=== Directive 1 ===
Answer these questions about the account of working at Frito Lay:
(a) During which part of the writer's time in the U.S. did the Frito Lay sales job take place?
(b) How long does the writer usually pray in one sitting?
(c) What is the main duty of a sales rep starting out at Frito Lay?

=== Text ===
·····
In the course of time I realized that this was God's will. He opened a door for me to go to work in sales for Frito Lay in our final 8 months of our time in the U.S. The Lord had a very specific reason for doing this although I did not realize why until this afternoon.
Typically my prayer life has centered heavily around spending large amounts of time in prayer and study in one sitting and then going about my day full force. To explain this in a physical parallel, this would be like someone eating only one large meal a day and then not eating another bite of food until the following day's large single feast. It's just been the way I have functioned over the years. I know some people say that they pray throughout the day. I have never been one of those people. I will sit down and pray for 2 to 4 hours at a time and then if I do pray at another time in the day I just pray in tongues or at very specific breaks of time. But never in a conversational pattern throughout the day.
This is not to say I haven't had conversations with the Lord or meditated throughout the day. I do. But I typically wouldn't pray about every step I took. I did that before I stepped out of the house and then I would go all-out while trying to be discerning as I went along. Well, this was why the Lord sent me to work for Frito Lay. He was trying to break me out of the deficiency of this pattern by eating smaller meals throughout the day instead of one large meal in the morning with a couple of very small snacks in the day. Let me explain how.
When the Lord opened the door for me at Frito Lay I was hired in as sales rep. Starting out in this job, your primary responsibility is to cover sales/delivery routes for the other reps that are on vacation or leave-of-absence. It's sounds easy on the surface and the base pay is good for what you do. But the job has many difficult variables that I've never experienced in any job I have ever had. Right after I started my immediate supervisor told me that this would be the toughest job I would ever have. He was right. Let me explain why.
- Frito Lay pays their sales reps a base salary plus variable-over-time (VROT). VROT is calculated as your base salary divided by all hours worked that week, divided by two. This determines your wage rate for every hour worked over 40 hours. There is no time-and-a-half for Overtime with VROT. This means the longer you work, the less you get paid per hour of overtime worked. This means you become cheap labor. The longer you work the less the company has to pay out in labor per man hour. This means they give you an extraordinary amount of work each day/week and there are no state or federal overtime laws regulating how much work they can dump on you.
·····
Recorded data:
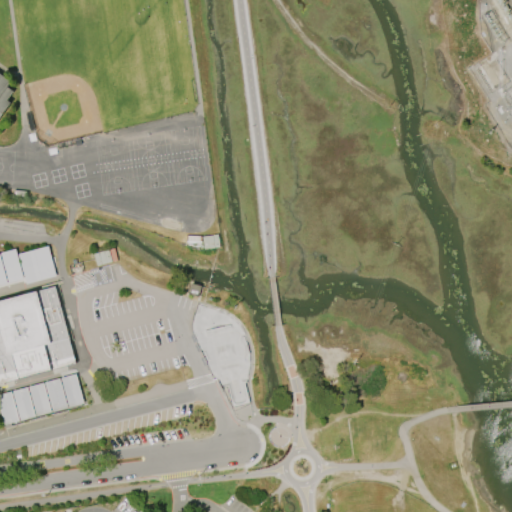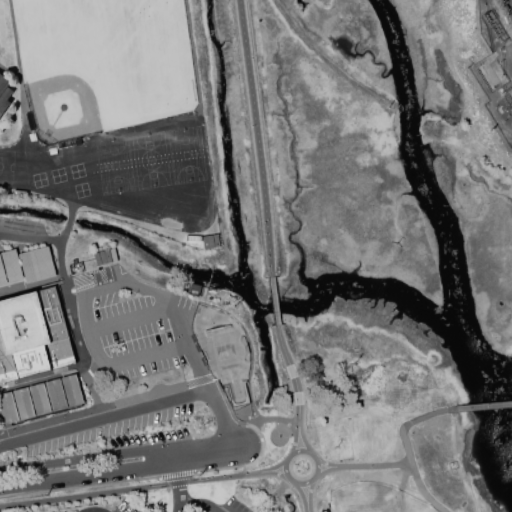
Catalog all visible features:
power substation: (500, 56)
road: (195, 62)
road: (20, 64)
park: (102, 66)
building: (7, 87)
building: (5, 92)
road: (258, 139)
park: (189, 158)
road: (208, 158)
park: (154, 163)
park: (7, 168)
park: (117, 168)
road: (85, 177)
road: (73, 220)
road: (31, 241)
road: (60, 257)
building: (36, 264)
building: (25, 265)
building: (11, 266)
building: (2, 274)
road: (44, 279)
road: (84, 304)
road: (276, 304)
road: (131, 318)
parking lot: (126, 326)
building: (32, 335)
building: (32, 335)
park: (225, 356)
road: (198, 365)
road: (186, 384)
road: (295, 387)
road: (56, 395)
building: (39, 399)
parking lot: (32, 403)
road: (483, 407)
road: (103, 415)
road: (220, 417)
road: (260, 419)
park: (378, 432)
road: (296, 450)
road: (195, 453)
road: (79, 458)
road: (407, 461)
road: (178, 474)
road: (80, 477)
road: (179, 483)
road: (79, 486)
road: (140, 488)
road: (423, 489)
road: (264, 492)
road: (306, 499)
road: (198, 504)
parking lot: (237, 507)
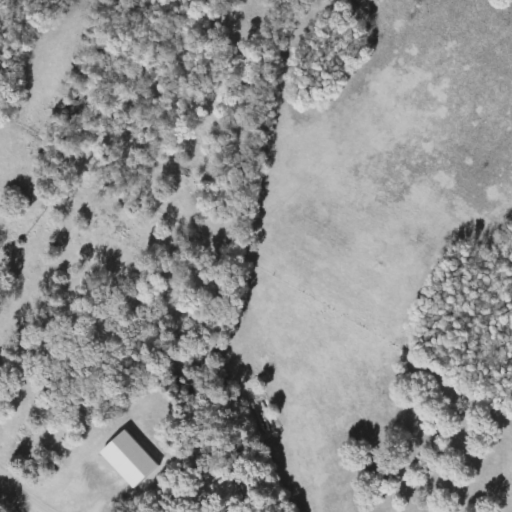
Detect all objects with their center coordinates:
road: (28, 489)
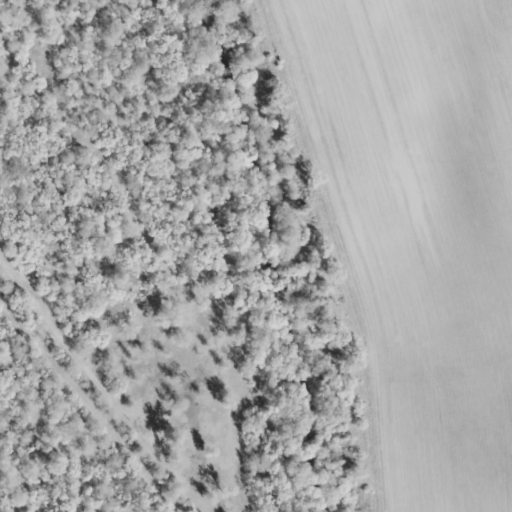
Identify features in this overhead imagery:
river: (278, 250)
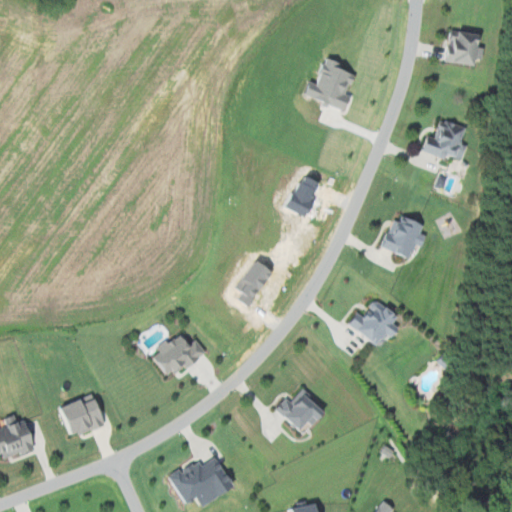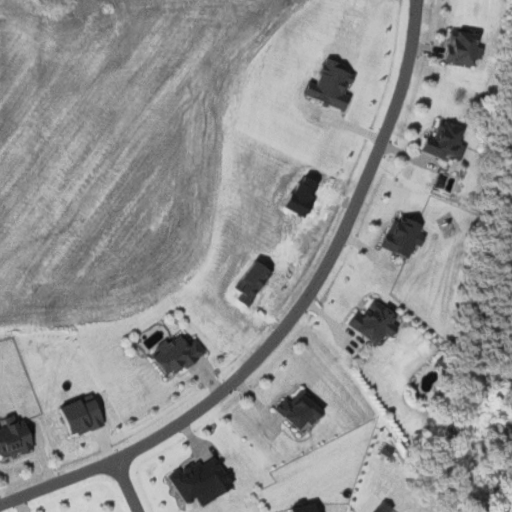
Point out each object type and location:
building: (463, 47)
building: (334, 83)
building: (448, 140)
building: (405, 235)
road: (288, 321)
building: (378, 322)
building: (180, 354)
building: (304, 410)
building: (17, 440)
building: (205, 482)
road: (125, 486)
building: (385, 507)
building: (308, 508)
·····
=== Directive 2 ===
Copy out the part of the listing that opens with the line containing "Point out each" and runs through the end of the listing, keeping every line unchanged.

=== Final answer 1 ===
(a) The final 8 months.
(b) 2 to 4 hours at a time.
(c) Covering sales/delivery routes for other reps who are on vacation or leave-of-absence.

=== Final answer 2 ===
Point out each object type and location:
building: (463, 47)
building: (334, 83)
building: (448, 140)
building: (405, 235)
road: (288, 321)
building: (378, 322)
building: (180, 354)
building: (304, 410)
building: (17, 440)
building: (205, 482)
road: (125, 486)
building: (385, 507)
building: (308, 508)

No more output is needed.